A Secretaria Municipal de Saúde informou ainda que subiu para quatro o número de mortes sob investigação por suspeita de chikungunya.

Na área urbana, os casos analisados envolvem:

  • Uma mulher de 74 anos, com doença renal crônica e hipertensão arterial;
  • Um homem de 71 anos, com diabetes;
  • Um homem de 43 anos, sem comorbidades relatadas.

Já na Reserva Indígena, aguarda-se o resultado dos exames de um jovem de 19 anos que apresentou os primeiros sintomas em 14 de março e morreu em 29 de maio no Hospital da Missão.

A confirmação dos casos é realizada pelo Laboratório Central de Mato Grosso do Sul (Lacen), em Campo Grande, responsável pela análise das amostras encaminhadas pelos municípios.

Itaporã também registrou morte

Na semana passada, Itaporã confirmou o primeiro óbito por chikungunya registrado no município em 2026. A vítima foi um homem de 50 anos que apresentou coinfecção por influenza e chikungunya, situação em que o paciente é infectado simultaneamente pelos dois vírus.
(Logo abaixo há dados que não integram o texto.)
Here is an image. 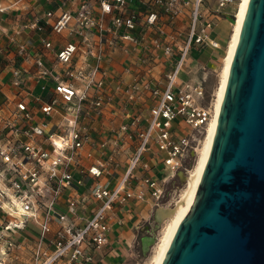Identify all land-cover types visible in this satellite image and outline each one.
Segmentation results:
<instances>
[{
	"label": "built area",
	"instance_id": "built-area-1",
	"mask_svg": "<svg viewBox=\"0 0 264 264\" xmlns=\"http://www.w3.org/2000/svg\"><path fill=\"white\" fill-rule=\"evenodd\" d=\"M240 1L81 0L46 13L72 42L55 52L43 40L34 69L13 71L18 99L0 106V264H109L117 209L176 205L215 116L190 59L222 49L216 24ZM117 57L132 82L113 73Z\"/></svg>",
	"mask_w": 264,
	"mask_h": 264
},
{
	"label": "water",
	"instance_id": "water-1",
	"mask_svg": "<svg viewBox=\"0 0 264 264\" xmlns=\"http://www.w3.org/2000/svg\"><path fill=\"white\" fill-rule=\"evenodd\" d=\"M162 264H264V0H250L203 178Z\"/></svg>",
	"mask_w": 264,
	"mask_h": 264
},
{
	"label": "crops",
	"instance_id": "crops-1",
	"mask_svg": "<svg viewBox=\"0 0 264 264\" xmlns=\"http://www.w3.org/2000/svg\"><path fill=\"white\" fill-rule=\"evenodd\" d=\"M80 1L53 0V3L47 4L45 0H0V106L7 100L18 99L16 97L18 91L11 84L13 71L21 68L34 69V57L42 50L43 40L53 41L55 52L65 44L72 42L68 33L55 35L52 32V21H47L46 13L51 10L60 14L65 7L75 8ZM90 1L97 2V0ZM132 8H139L137 2L132 5ZM34 22L38 24L37 29L30 28ZM22 45H27V52L31 55L29 60L19 53ZM204 58L208 64L212 62L209 52L200 53L195 50L190 61H200ZM45 59L49 67L55 66L54 54H48ZM128 61L125 57H117L110 68L113 73L121 75L126 82L130 83L134 79L135 71L134 69L132 72L126 71L131 67ZM34 92L39 94L40 89L35 88ZM113 176L116 178L120 175ZM127 208L117 209L113 217L115 222L112 226L111 247L115 249V253L108 258L109 264L125 262L133 243L147 228L144 214L152 210V204L148 200L142 204H133L129 208L130 211L126 210ZM119 220L121 225L118 224Z\"/></svg>",
	"mask_w": 264,
	"mask_h": 264
},
{
	"label": "bare ground",
	"instance_id": "bare-ground-1",
	"mask_svg": "<svg viewBox=\"0 0 264 264\" xmlns=\"http://www.w3.org/2000/svg\"><path fill=\"white\" fill-rule=\"evenodd\" d=\"M237 7L236 14V21L233 24V32L231 36V41L228 46L227 55L224 61V67L222 69L220 83L218 87V92L216 94V102H215V116L212 121V124L209 126L206 135H205V142L201 152L200 160H198L196 169L194 173L189 178V185L188 189L186 190L184 196H182L181 200L177 202V205L174 209L170 208H159L155 215V220L158 223H163V221L167 218L168 226L165 230V234L163 235L162 242L159 244L157 248V252L154 255V260L152 264H162L170 247L171 244L177 234L178 229L182 225L185 217L187 216L199 189L200 183L203 178V174L205 171V167L211 152V148L213 145V141L215 138L219 115L221 111V105L224 99L225 90L229 78V74L231 71V67L233 64V60L235 57V53L238 46L239 36L242 30L243 22L245 19V15L250 3V0H241ZM149 240L148 242L145 241V251L149 249Z\"/></svg>",
	"mask_w": 264,
	"mask_h": 264
},
{
	"label": "rangeland",
	"instance_id": "rangeland-1",
	"mask_svg": "<svg viewBox=\"0 0 264 264\" xmlns=\"http://www.w3.org/2000/svg\"><path fill=\"white\" fill-rule=\"evenodd\" d=\"M236 12L237 11L233 12L231 16H233ZM233 17L236 18V14ZM232 32H233V24L229 20H227V18L219 20L216 24V33L218 40L222 44V49L218 51H212V50L208 51L211 54V58H212L211 60L212 62L209 64L206 62L207 61L206 58H204L203 60L200 61L192 60L190 61V65H189L190 69L192 70L199 69V76L206 81L207 97L204 101V106L211 107L213 110H215L216 94L218 92L221 73L224 67V61L227 55L228 46L231 41ZM204 142H205V137L202 138V143L200 145L198 156L194 160H191L193 164L192 166H194V171L196 169L198 160H200ZM189 162L190 160L188 161V163ZM194 171L192 172V174L194 173ZM191 175H189L187 178L188 184L186 190L188 189L189 178ZM186 190L183 192V194H185ZM183 194L182 196H184ZM176 205H172L170 207H163V208L174 209ZM156 211L157 209L156 210L152 209L151 211H148L144 214V218L148 219V222L146 223V226L148 228H145V230L139 234L136 241L133 243L132 247L130 248V251L128 252V256L123 264H152V261L154 260V255L157 252V248L159 244L162 242L163 235L165 234V230L168 226V220H169V218L165 219V221L161 225L160 231H162V233L160 234L159 238L158 239L154 238V235L156 236V233L158 232L155 231L156 226L154 225V221H155L154 217L156 215ZM146 237H151L155 239V242L151 247L150 245L152 243V240ZM144 238L145 241L148 242L149 240L150 242L149 243L150 250L147 253V255H144L143 252L142 240Z\"/></svg>",
	"mask_w": 264,
	"mask_h": 264
},
{
	"label": "trees",
	"instance_id": "trees-1",
	"mask_svg": "<svg viewBox=\"0 0 264 264\" xmlns=\"http://www.w3.org/2000/svg\"><path fill=\"white\" fill-rule=\"evenodd\" d=\"M241 3V2H240Z\"/></svg>",
	"mask_w": 264,
	"mask_h": 264
}]
</instances>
Segundo as autoridades de saúde, ele também possuía comorbidades, entre elas doença cardiovascular crônica, imunodeficiência ou imunossupressão e histórico de tabagismo.

Mais de 12 mil casos prováveis no Estado

Conforme o último boletim epidemiológico da SES, divulgado na segunda-feira (1º), Mato Grosso do Sul acumula 12.811 casos prováveis de chikungunya em 2026. Desse total, 6.360 foram confirmados no Sistema de Informação de Agravos de Notificação (Sinan).

As mortes confirmadas até o boletim anterior ocorreram nos municípios de Dourados, Bonito, Jardim, Fátima do Sul, Douradina, Guia Lopes da Laguna e Itaporã. Entre as vítimas fatais, 12 apresentavam algum tipo de comorbidade, fator que pode contribuir para a evolução mais grave da doença.

O avanço dos casos mantém o alerta das autoridades sanitárias, especialmente nos municípios que registram elevada circulação do vírus transmitido pelo mosquito Aedes aegypti.

Dourados concentra quase metade dos casos

Dourados segue como o principal epicentro da chikungunya em Mato Grosso do Sul. O município soma 3.112 casos confirmados, o equivalente a praticamente metade de todos os registros do Estado.

Os municípios com maior número de casos confirmados são:

  • Dourados: 3.112;
  • Fátima do Sul: 588;
  • Jardim: 345;
  • Sete Quedas: 278;
  • Corumbá: 222;
  • Batayporã: 197;
  • Bonito: 183;
  • Aquidauana: 163;
  • Paraíso das Águas: 156;
  • Amambai: 155.

Ranking de incidência preocupa

Quando analisada a proporção de casos em relação ao tamanho da população, alguns municípios apresentam situação ainda mais preocupante que Dourados.

O ranking estadual de incidência de casos prováveis por 100 mil habitantes é liderado por Douradina:

  • Douradina: 4.464 casos por 100 mil habitantes;
  • Paraíso das Águas: 3.103,4;
  • Fátima do Sul: 3.047,2;
  • Batayporã: 2.875,3;
  • Sete Quedas: 2.737,9;
  • Dourados: 2.379,1.

Os índices são considerados elevados pelas autoridades de saúde e refletem a intensidade da transmissão da doença em diversas regiões de Mato Grosso do Sul.